21. Quiz: TensorFlow Dropout

TensorFlow Dropout

Figure 1: Taken from the paper "Dropout: A Simple Way to Prevent Neural Networks from

Figure 1: Taken from the paper "Dropout: A Simple Way to Prevent Neural Networks from

Dropout is a regularization technique for reducing overfitting. The technique temporarily drops units ( artificial neurons ) from the network, along with all of those units' incoming and outgoing connections. Figure 1 illustrates how dropout works.

TensorFlow provides the tf.nn.dropout() function, which you can use to implement dropout.

Let's look at an example of how to use tf.nn.dropout() .

keep_prob = tf.placeholder(tf.float32) # probability to keep units

hidden_layer = tf.add(tf.matmul(features, weights[0]), biases[0])
hidden_layer = tf.nn.relu(hidden_layer)
hidden_layer = tf.nn.dropout(hidden_layer, keep_prob)

logits = tf.add(tf.matmul(hidden_layer, weights[1]), biases[1])

The code above illustrates how to apply dropout to a neural network.

The tf.nn.dropout() function takes in two parameters:

  1. hidden_layer : the tensor to which you would like to apply dropout
  2. keep_prob : the probability of keeping (i.e. not dropping) any given unit

keep_prob allows you to adjust the number of units to drop. In order to compensate for dropped units, tf.nn.dropout() multiplies all units that are kept (i.e. not dropped) by 1/keep_prob .

During training, a good starting value for keep_prob is 0.5 .

During testing, use a keep_prob value of 1.0 to keep all units and maximize the power of the model.

Quiz 1

Take a look at the code snippet below. Do you see what's wrong?

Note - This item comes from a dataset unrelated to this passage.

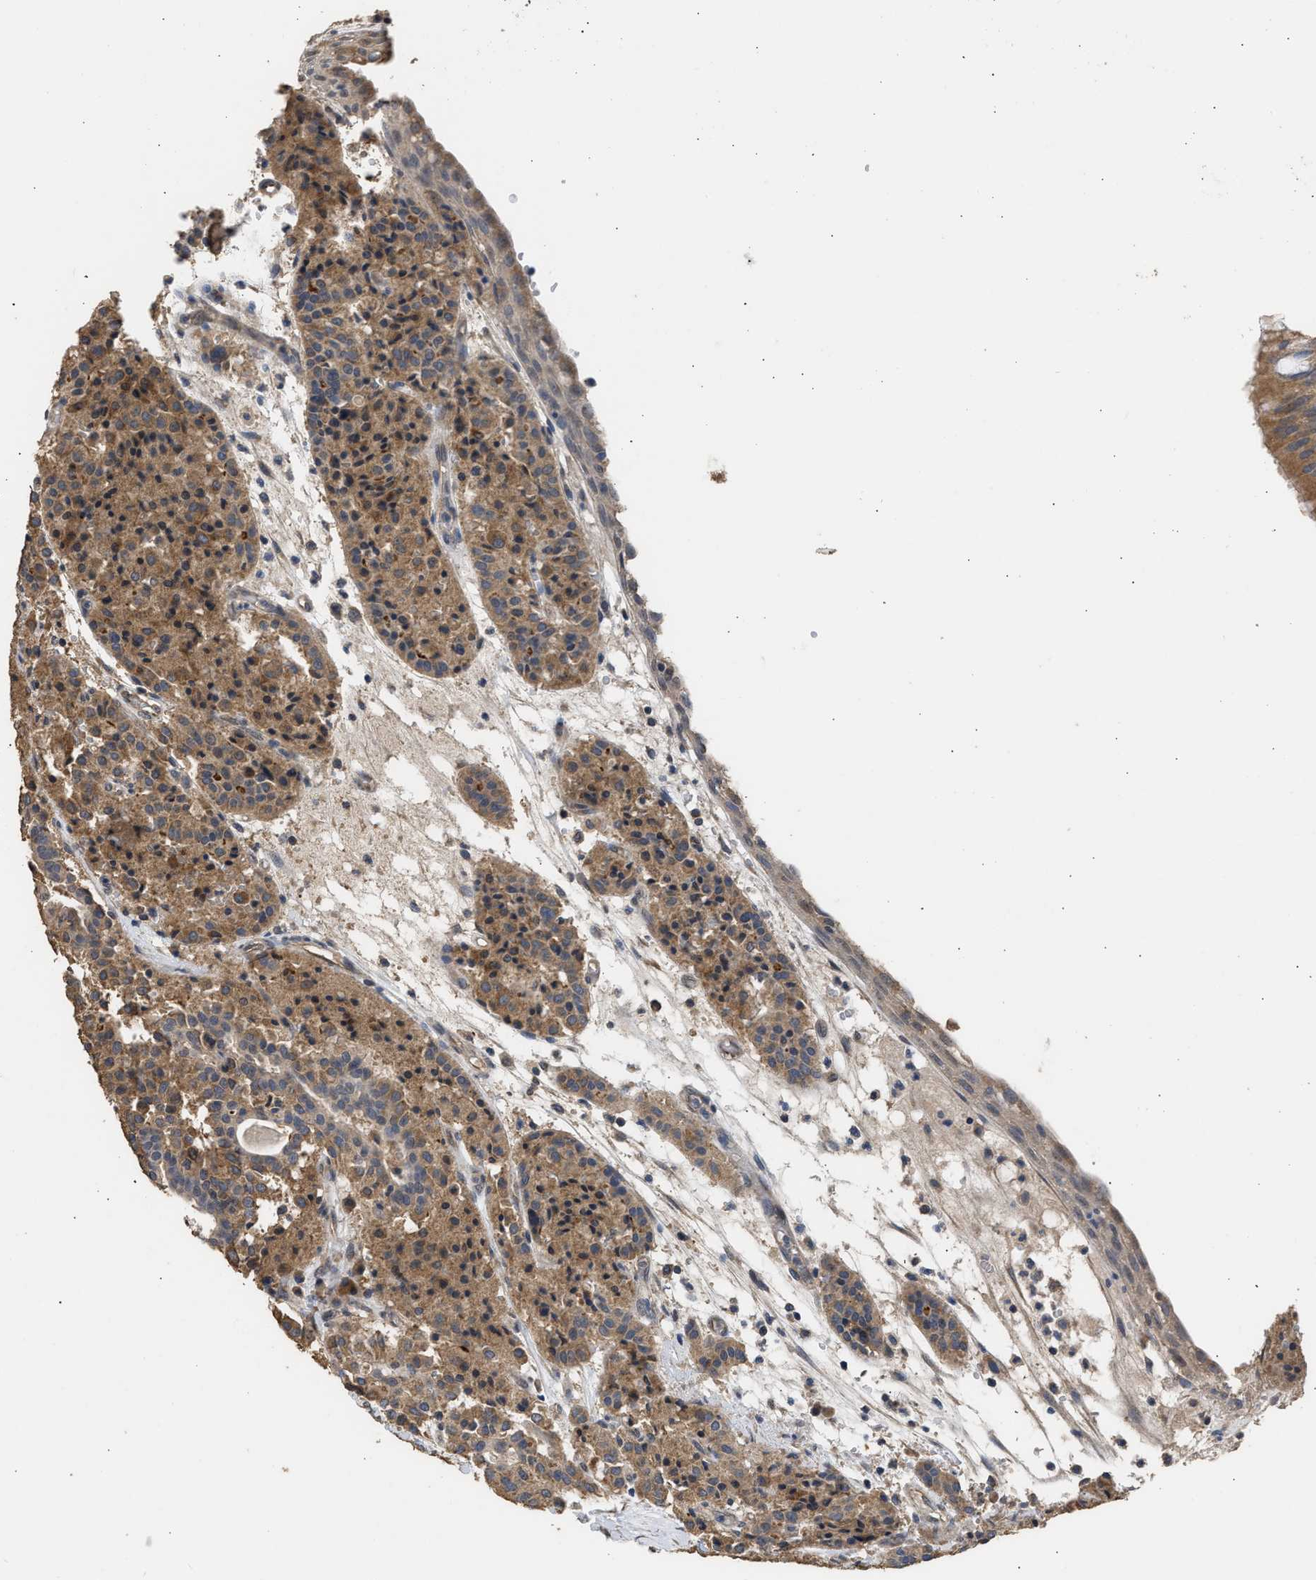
{"staining": {"intensity": "moderate", "quantity": ">75%", "location": "cytoplasmic/membranous"}, "tissue": "carcinoid", "cell_type": "Tumor cells", "image_type": "cancer", "snomed": [{"axis": "morphology", "description": "Carcinoid, malignant, NOS"}, {"axis": "topography", "description": "Lung"}], "caption": "A high-resolution image shows IHC staining of malignant carcinoid, which displays moderate cytoplasmic/membranous positivity in approximately >75% of tumor cells.", "gene": "SPINT2", "patient": {"sex": "male", "age": 30}}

There's nothing wrong with the syntax, however the test accuracy is extremely low.

...

keep_prob = tf.placeholder(tf.float32) # probability to keep units

hidden_layer = tf.add(tf.matmul(features, weights[0]), biases[0])
hidden_layer = tf.nn.relu(hidden_layer)
hidden_layer = tf.nn.dropout(hidden_layer, keep_prob)

logits = tf.add(tf.matmul(hidden_layer, weights[1]), biases[1])

...

with tf.Session() as sess:
    sess.run(tf.global_variables_initializer())

    for epoch_i in range(epochs):
        for batch_i in range(batches):
            ....

            sess.run(optimizer, feed_dict={
                features: batch_features,
                labels: batch_labels,
                keep_prob: 0.5})

    validation_accuracy = sess.run(accuracy, feed_dict={
        features: test_features,
        labels: test_labels,
        keep_prob: 0.5})

What's wrong with the above code?

SOLUTION: keep_prob should be set to 1.0 when evaluating validation accuracy.